Pas un joli minois, des couples quadra qui ont sorti papi et mamie. Les pauvres souvent perdus dans le vacarme errent sans savoir où aller. Hagards, abrutis, ils suivraient la première personne qui dirait viens mamie. Je ne peux contenir mon rire à certaines scènes, je m’esclaffe tel un possédé au rayon frais. L’accumulation certainement, car la scène n’était pas vraiment hilarante, une mémé paumée regardait désespérée sa fille ( ?) qui lui demandait quel yaourt qu’elle préférait. Je trouve dans le regard d’une jolie quadra, justement, un retour complice face à cette horde de vioques. Venus prendre un bain de jouvence dans les allées de Leclerc. Montrer qu’ils participent à la fête. Qu’il ne faut pas encore les enterrer. Ils prennent tous les produits marqués " nouveau ", les vieux, ce sont les pros des nouveautés.

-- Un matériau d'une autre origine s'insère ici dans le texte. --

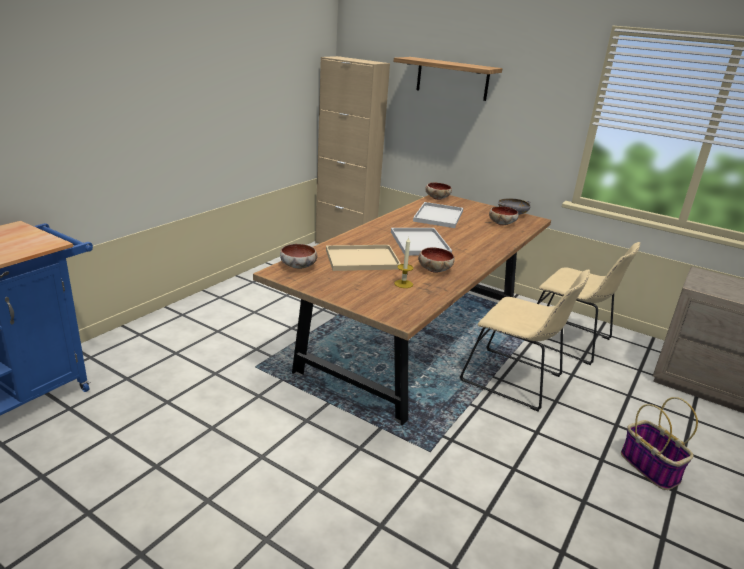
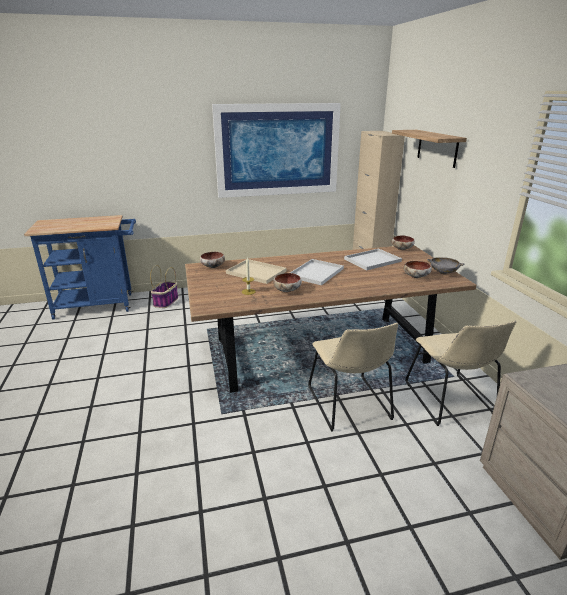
camera: 45 degrees right, 0 degrees up
(237, 86) = (277, 150): none -> picture
(651, 468) = (355, 516): basket -> basket (166, 302)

Très vite, je me retrouve aux caisses. Je gare mon caddie dans un coin et pars en reconnaissance de caissières, que des moches, des pas très fraîches, pas de Dabia, ou Dabéa peut-être. Je prends la première libre, un brune, cheveux courts, souriante, mais laide. Je suis un expert en course, même si j’ai oublié mes grands sacs, je remplis les plastiques dans un rythme olympique. Ça coince sur un paquet de gâteaux, on attend un jeune type pour aller chercher l’étiquette. Il ne se passe rien. Je dis bonjour à la petite caissière blonde d’à côté, vue au lycée. J’ai rencontré quelques élèves, vite fait. Une rousse d’à peine vingt ans avec un joli petit bébé.

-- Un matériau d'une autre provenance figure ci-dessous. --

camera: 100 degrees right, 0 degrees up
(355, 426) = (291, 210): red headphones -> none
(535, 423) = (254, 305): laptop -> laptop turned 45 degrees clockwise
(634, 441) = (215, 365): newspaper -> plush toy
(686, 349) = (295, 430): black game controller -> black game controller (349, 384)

Je range correctement mes courses, laissant plus de la moitié du coffre, dans la voiture. Je repars dans la nasse, à la recherche de Mes vieux. Je les retrouve, les aide à trouver des trucs, et les abandonne très vite, face à leur lenteur et hésitations, et pars voir les livres vendus.
Les Prix sont bien placés. Je m’arrête sur le livre de " Brandon " d’Opération Séduction, j’ignorais qu’il (un nègre) avait écrit un bouquin. Je choisis au hasard, il raconte qu’il veut être une star, qu’il en a marre d’être loufiat au Ritz, qu’il veut de l’argent, pour cela, être chanteur, acteur, quelque chose quoi, qu’il a servi tout de même Spielberg, " je sers le cinéma américain ". Une main me tape fortement sur l’épaule, Bertrand. Bertrand en tenue de travail, il emménage dans sa nouvelle maison. On parle de nos projets, je lui demande son texte pour bordel, m’explique qu’il n’a plus de connexion, que le déménagement…
Je lui raconte que je passais pour voir quels livres on vendait dans un tel magasin. Je suis bien tenté par celui-ci, " Kafka et les jeunes filles ", pour les jeunes filles certainement ; je n’ai jamais lu K. Mais je ne vais pas l’acheter ici dans un magasin où j’achète mon pq ! J’irai certainement à la " Quefna " (copyright Régis), est-ce mieux ?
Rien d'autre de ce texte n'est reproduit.